Et comment se passe l’échange avec les anglophones ? Zinsli dit que les « critics » se côtoient de toute façon beaucoup : ils se croisent dans les workshops, sont logés au même endroit (à l’auberge de jeunesse) et partagent souvent les repas. Reste que les participants, séparés par la langue, se meuvent sur deux différentes « orbites ».

Les mentors ne sont pas entièrement d’accord au sujet des partenariats anglophones. Pour Christian Jungen, qui fut mentor pendant trois ans, ce serait « à la fois une bénédiction et une malédiction » : d’un côté l’Academy gagne certainement en qualité grâce à la présence de collègues renommés - Eric Kohn, « jeune star de la critique américaine », serait non seulement un excellent journaliste, mais on lui devrait aussi souvent la présence d’invités intéressants. Mais de l'autre, les Suisses seraient presque toujours dépassés lorsqu’il s’agit d’écrire en anglais.

Ruedi Widmer voit quant à lui les choses d’un autre œil : selon lui, dans un contexte médiatique globalisé, il serait nécessaire de « rechercher et de saisir » ce type d’opportunités. Quiconque s’engage aujourd’hui dans la voie du journalisme doit pouvoir écrire en anglais. Il évoque le cas de Pascaline Sordet, qui avait d’entrée de jeu l’ambition d’écrire pour Indiewire (ce qu’elle fit par la suite).
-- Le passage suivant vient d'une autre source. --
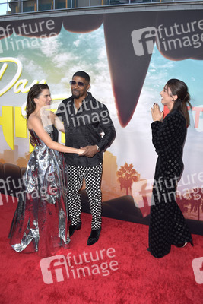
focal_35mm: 28
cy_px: 152
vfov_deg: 65.5
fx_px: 237
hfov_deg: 46.4
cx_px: 102
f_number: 5.6
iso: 640
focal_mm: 28
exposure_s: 1/250
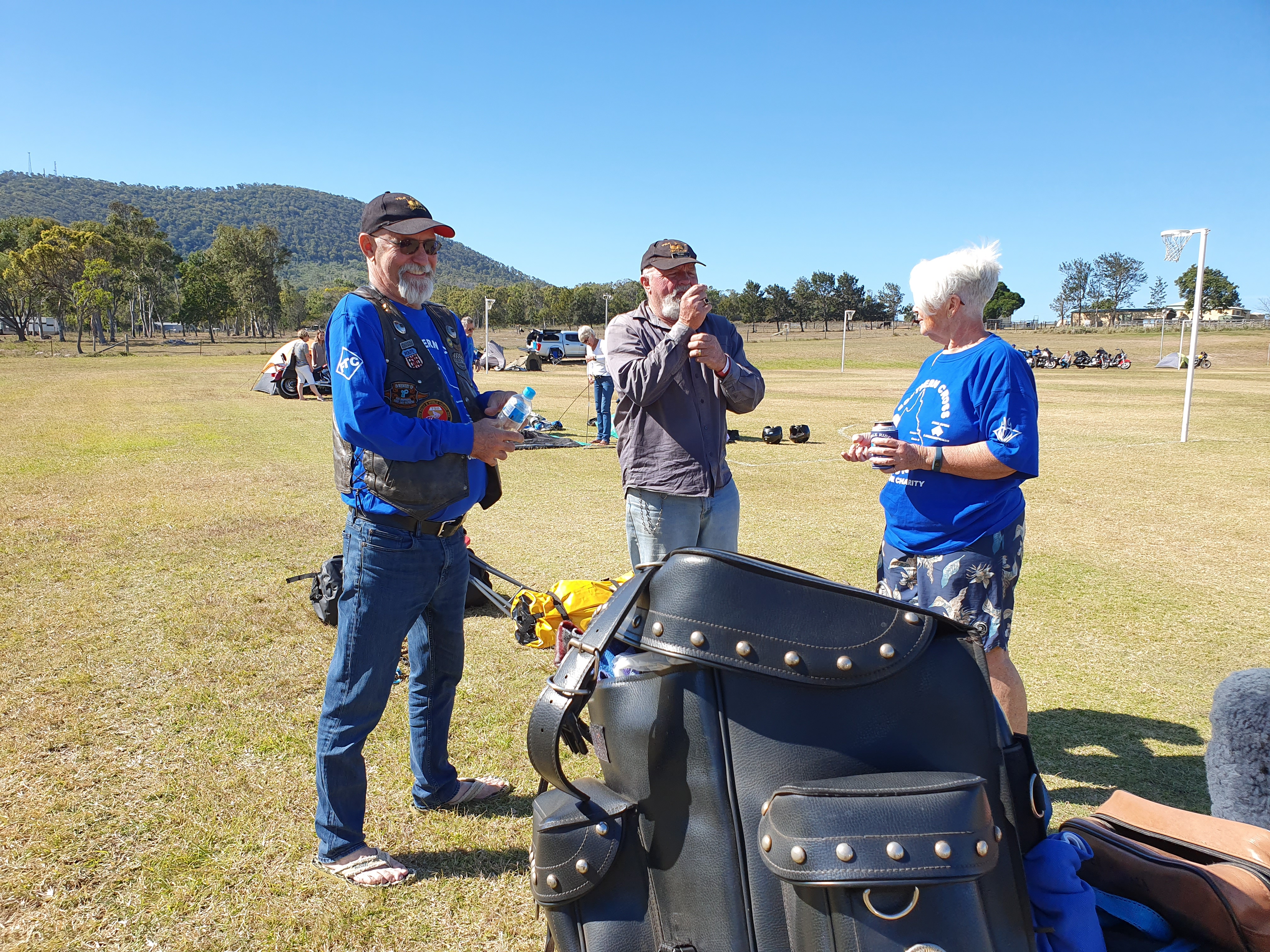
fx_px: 954
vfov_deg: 53.1
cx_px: 635
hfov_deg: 67.3
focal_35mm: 26
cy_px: 476
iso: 50
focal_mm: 4.32
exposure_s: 1/850
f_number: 2.4
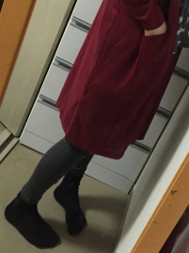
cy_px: 28
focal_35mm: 54
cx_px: 152
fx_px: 394
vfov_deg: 33.8
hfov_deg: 26.5
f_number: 2.2
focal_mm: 4.15
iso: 250
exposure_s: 1/24
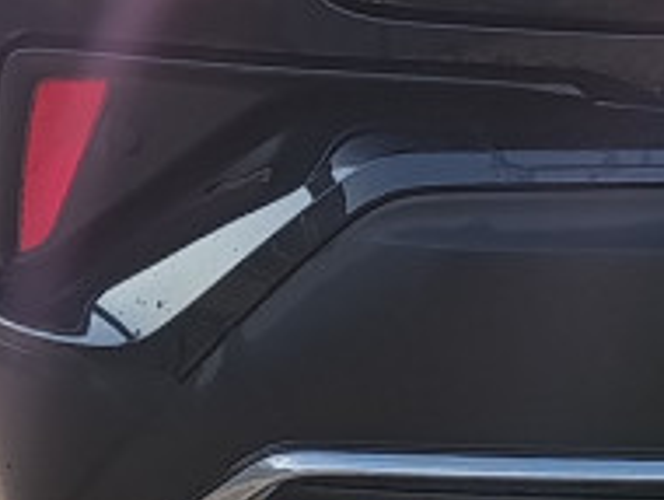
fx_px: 3515
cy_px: -31
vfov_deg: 8.1
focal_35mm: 183
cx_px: 1027
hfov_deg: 10.4
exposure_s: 1/125
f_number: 1.65
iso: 50
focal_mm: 6.11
La collaboration avec Pardo Live fut néanmoins abandonnée il y a trois ans à cause de la nécessité de systématiquement traduire les textes en anglais. Il y avait également un conflit d’intérêts : le festival ne voulait naturellement pas publier sur son propre site de mauvaises critiques des films en compétition. C’est alors qu’entra en jeu cineman.ch en tant que nouveau partenaire, pour remplacer Pardo News. C’est également une porte d’entrée plus accessible pour les journalistes débutants.

On se demande tout de même si l’Academy ne pourrait pas collaborer davantage avec des plateformes ou publications germanophones, francophones ou italophones. Tous s’en réjouiraient, à commencer par les jeunes critiques. D’ailleurs le festival réfléchit dans ce sens : selon Giulia Fazioli, on pourrait également s’imaginer étendre l’offre à d’autres langues et donc à d’autres régions linguistiques, notamment hispanophones.